I girl-cleaned my house early this morning. If that statement sounds derogatory in any manner to you, let me allow that my meaning is every bit the opposite. Girl-cleaning is deep cleaning. This means lifting all of the rugs before sweeping. Girl-cleaning requires mopping floors, scrubbing the toilet with cleaning agents scented like lemon or pine, putting out new towels—the works. My standard boy-cleaning is something slightly less than that. Okay, if you wish to get all word-smithy and technical, boy-cleaning is a whole lot less.
In boy-cleaning mode, I quickly wipe around everything sitting on the tables and countertop, never bothering to lift the toaster or spice rack or anything else to catch below or behind. When dusting, I tend to tap at everything with my Swiffer—almost the gentle way you expect a good-fairy to tap her magic wand—hoping the dust will vanish. I have toyed with the idea of duct-taping rags and feather-dusters to my cats so I might enlist their help, but, ultimately, I fear that this might be the one application were even duct tape might fail. Cats are tenacious and really whiney. Duct tape is no match. In boy-cleaning: I engage in sweeping only. No mopping. Boy-cleaning is quick and, well, I suppose efficient might be a stretch. The point here is the effort, not getting your house clean in any technical sense.

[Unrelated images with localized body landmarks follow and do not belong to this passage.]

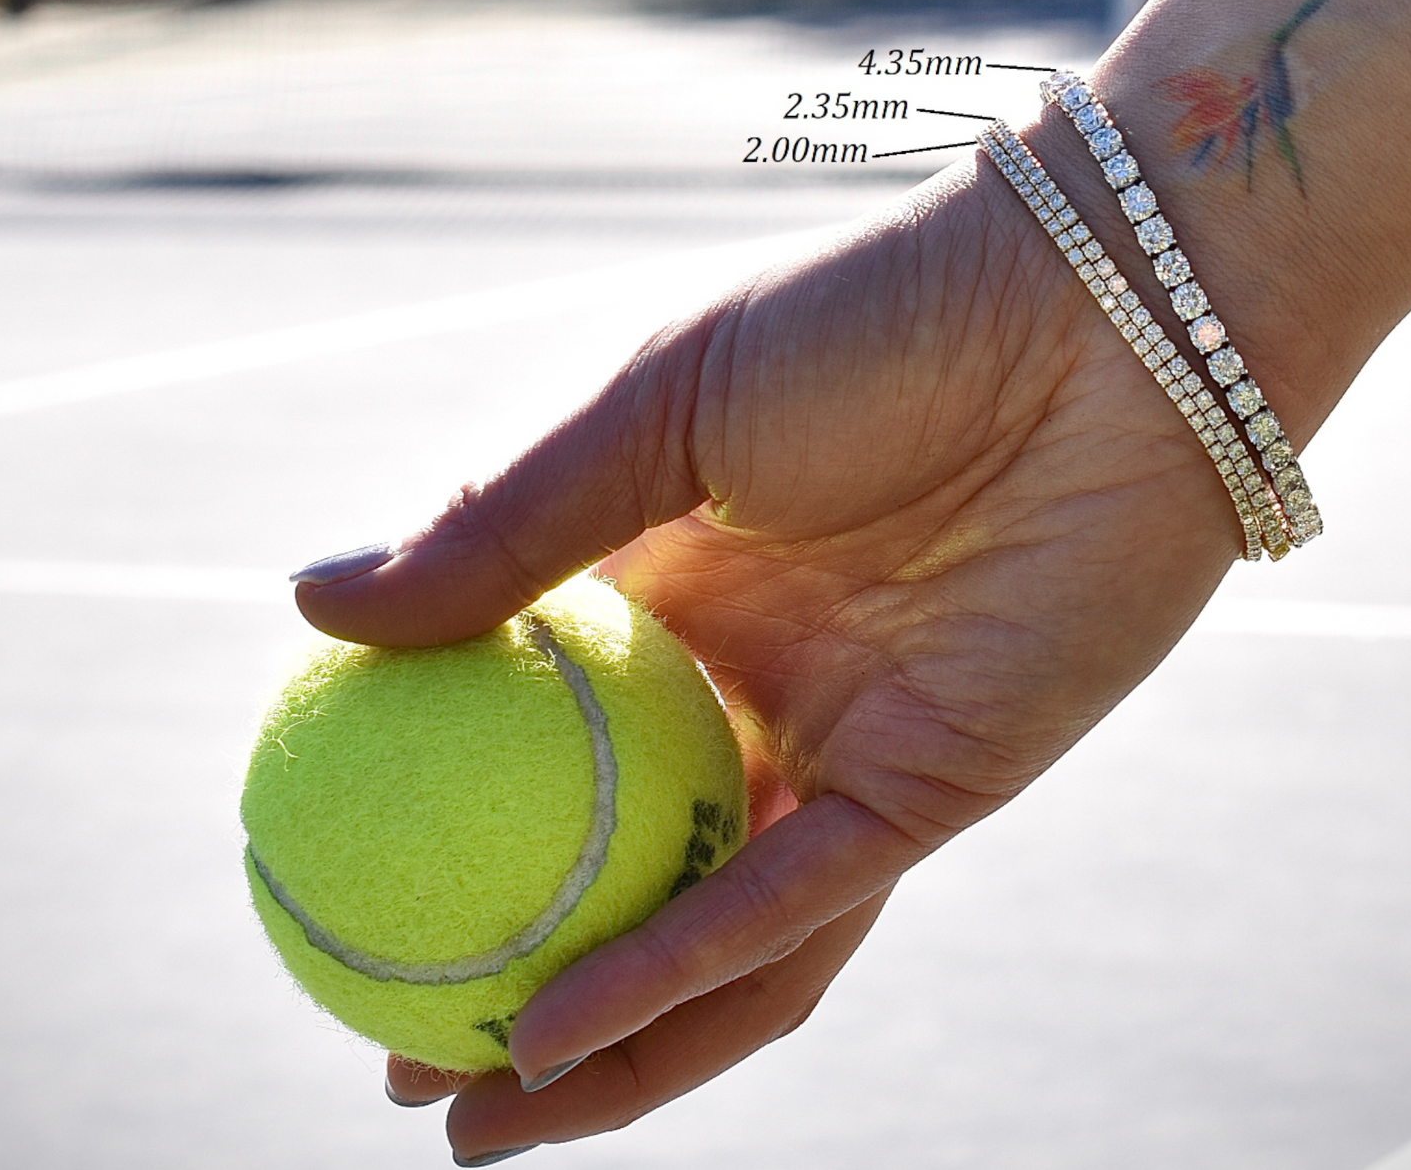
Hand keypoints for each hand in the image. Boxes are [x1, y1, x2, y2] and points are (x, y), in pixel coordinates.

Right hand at [297, 144, 1239, 1160]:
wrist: (1095, 319)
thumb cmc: (873, 327)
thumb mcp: (655, 413)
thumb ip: (504, 523)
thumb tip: (315, 603)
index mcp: (677, 584)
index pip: (534, 724)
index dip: (438, 802)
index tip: (327, 858)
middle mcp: (754, 682)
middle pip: (614, 858)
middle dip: (508, 963)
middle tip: (385, 1041)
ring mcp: (841, 745)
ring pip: (708, 935)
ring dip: (595, 1041)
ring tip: (464, 1114)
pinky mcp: (937, 789)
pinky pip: (795, 908)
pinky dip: (680, 978)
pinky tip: (564, 1032)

While cleaning our entry this morning, I found under the throw there, the three Chinese coins Uyen always left hidden underneath. The coins, three brassy-types with a square hole in the center, are all evenly spaced on a length of red ribbon that has been fished through their centers. Uyen placed them at that spot for good luck. I’m not certain if this good luck token stems from feng shui or from some other cultural sensibility found her South-Asian upbringing. I have, in similar fashion in my house, crystals and chimes dangling over doors, a mirror on the eve outside facing the road, beds facing specific directions, and strict orders to never set shoes on a table. She thought these placements and habits very important. And, dammit, if she thought them important: they are. I have not changed any of these things since her passing. But today, when I bent and lifted the ribbon, one of the coins tankled ever so lightly back down to the tile, broken into three distinct continents. I did not place the remaining two coins under the throw after cleaning, fearing that only two coins might somehow be wrong luck under there. I now have the two coins hanging from a plant stand near the front door. I am hoping my guessing at luck with two of them is better than no luck at all.